The Val Russein is a valley of the Swiss Alps, located south of the Tödi Group in Graubünden. The valley is drained by the Aua da Russein, a tributary of the Vorderrhein, near Cumpadials (962 m). The Val Russein belongs to the municipalities of Disentis and Sumvitg.

Three valleys converge at Alp Cavrein (1,575 m) to form the main Val Russein: Val Cavadiras, Val Gronda da Cavrein and Val Gronda da Russein. The entire valley is approximately 10 kilometres long.

The Val Russein includes some of the highest mountains in the canton of Graubünden outside the Bernina Range.

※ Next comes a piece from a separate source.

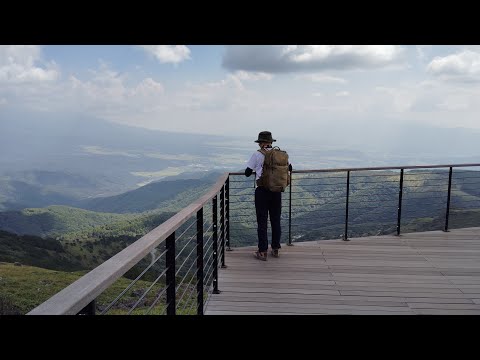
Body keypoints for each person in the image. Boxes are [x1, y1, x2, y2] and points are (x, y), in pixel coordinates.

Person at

The highest mountain is the Tödi (also named Piz Russein) with a height of 3,614 metres above sea level. Other high summits overlooking the valley are Piz Urlaun (3,359 m), Düssi (3,256 m) and Piz Cambrialas (3,208 m). The Val Russein is connected to the canton of Uri by the Fuorcla Cavadiras (2,609 m) and to the canton of Glarus by the Sandpass (2,781 m).

A small hydroelectric dam is located at Barcuns Dadens, at an elevation of 1,362 metres. At the bottom of the valley, the river is crossed by a road bridge and a rail viaduct.